◆ **作業内容**
以下のデータの行をすべて、一字一句変えずに書き写してください。画像は書き写す対象から除いてください。

____________________

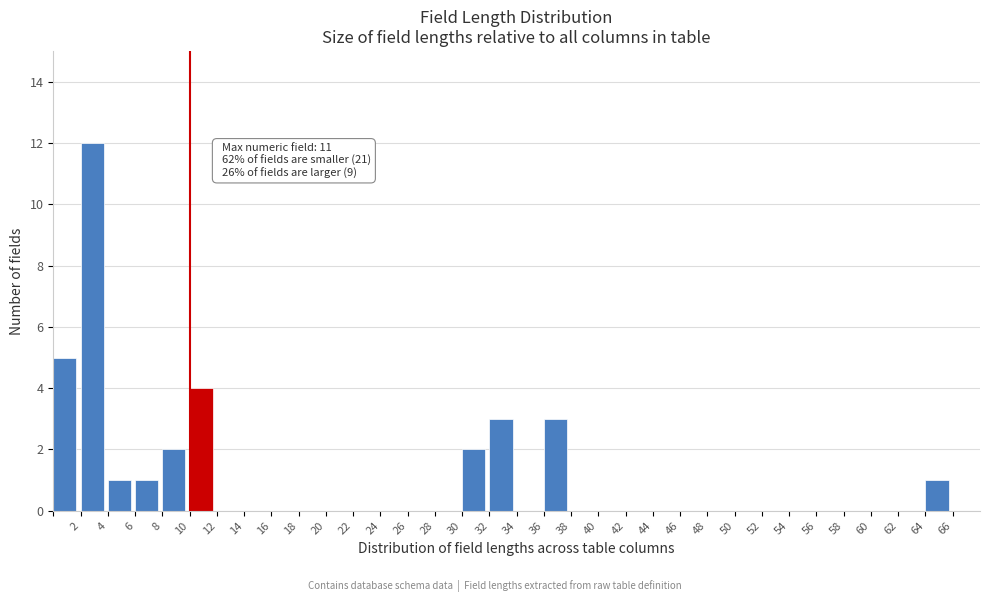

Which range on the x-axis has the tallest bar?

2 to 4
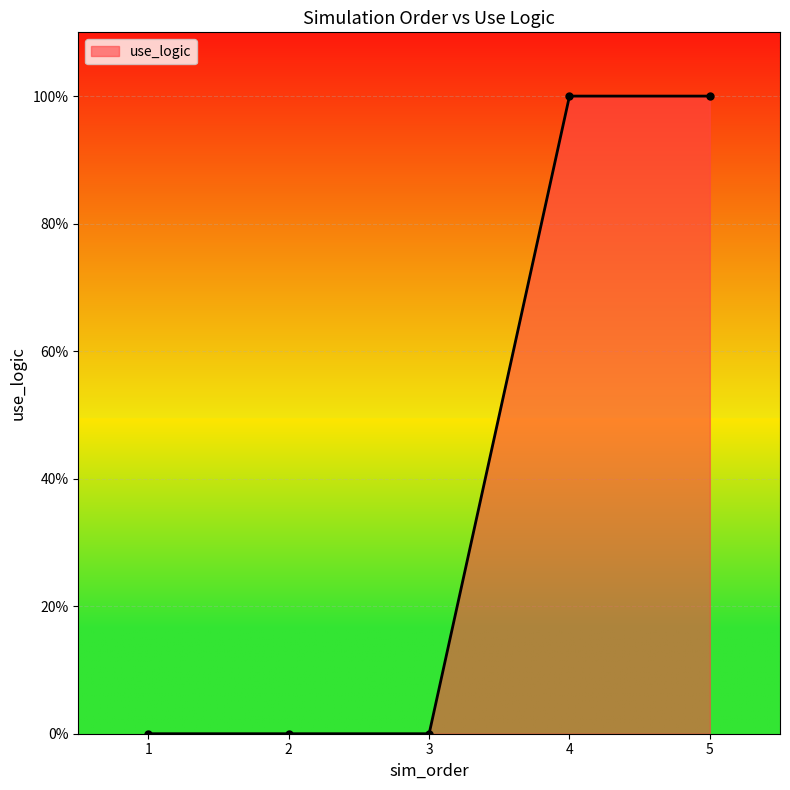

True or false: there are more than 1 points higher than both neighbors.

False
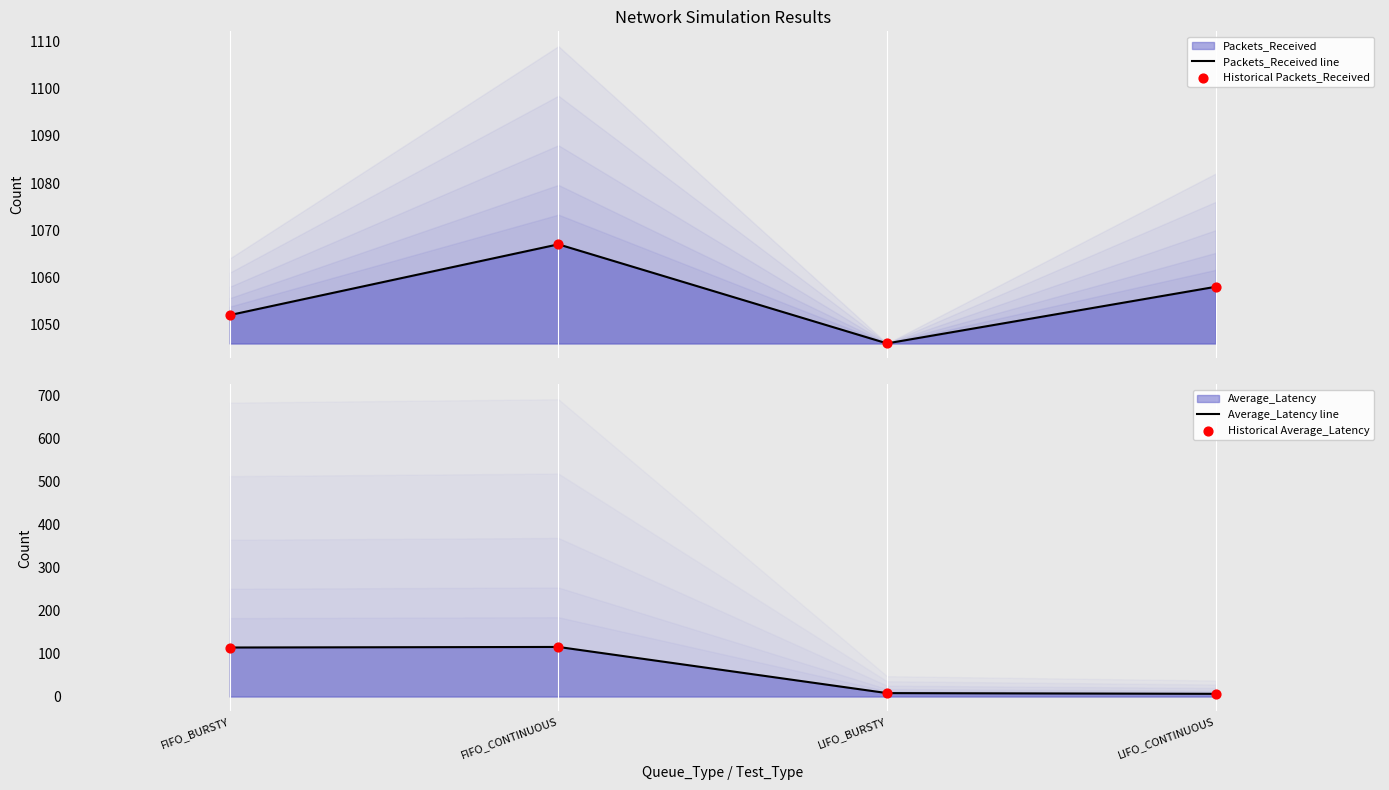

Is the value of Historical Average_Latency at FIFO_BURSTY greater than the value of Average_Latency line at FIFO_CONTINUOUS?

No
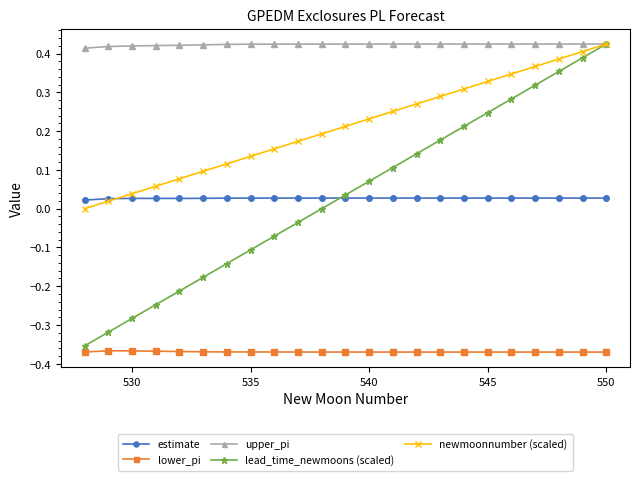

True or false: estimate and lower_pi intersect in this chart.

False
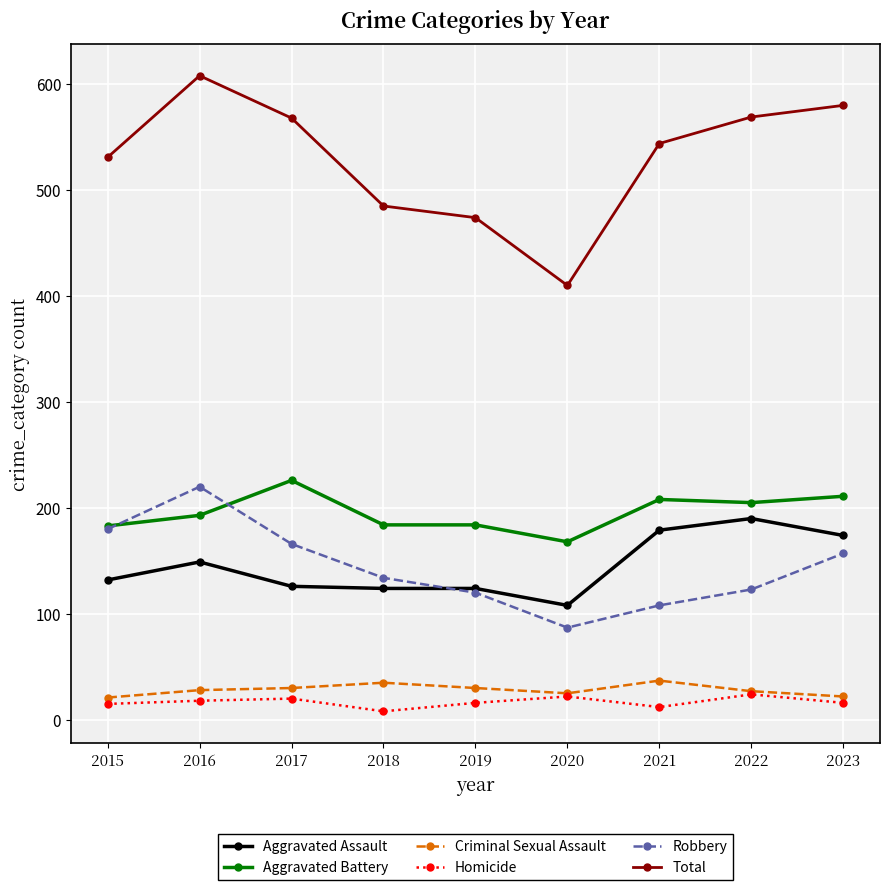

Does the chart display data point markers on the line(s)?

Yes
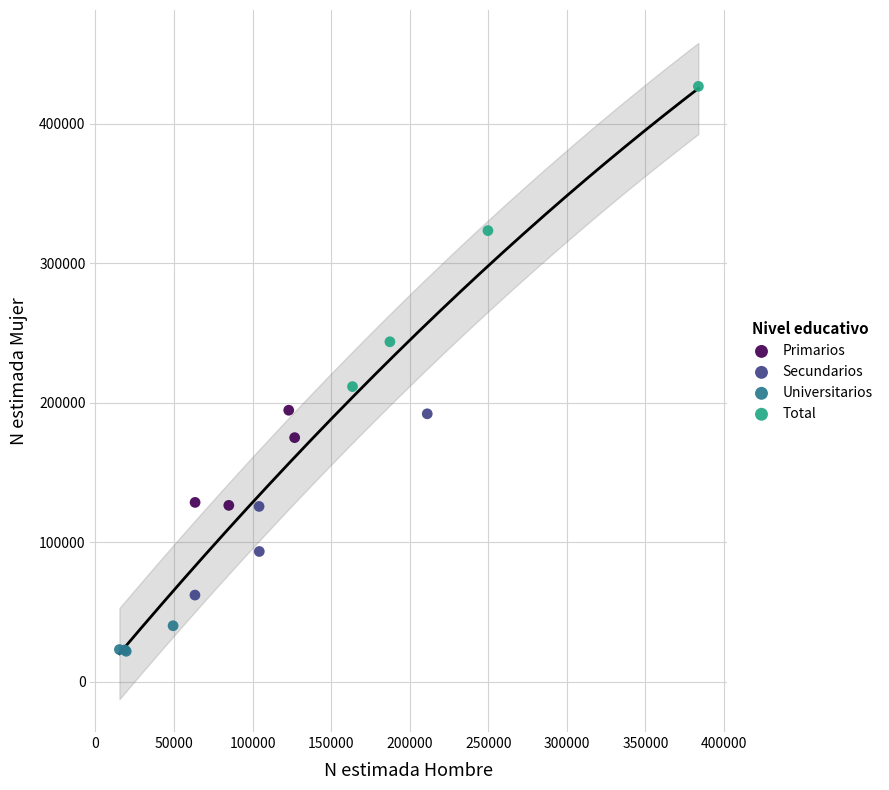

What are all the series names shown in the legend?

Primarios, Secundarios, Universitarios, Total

____________________

◆ **解答**
Which range on the x-axis has the tallest bar?

2 to 4

True or false: there are more than 1 points higher than both neighbors.

False

Is the value of Historical Average_Latency at FIFO_BURSTY greater than the value of Average_Latency line at FIFO_CONTINUOUS?

No

True or false: estimate and lower_pi intersect in this chart.

False

Does the chart display data point markers on the line(s)?

Yes

What are all the series names shown in the legend?

Primarios, Secundarios, Universitarios, Total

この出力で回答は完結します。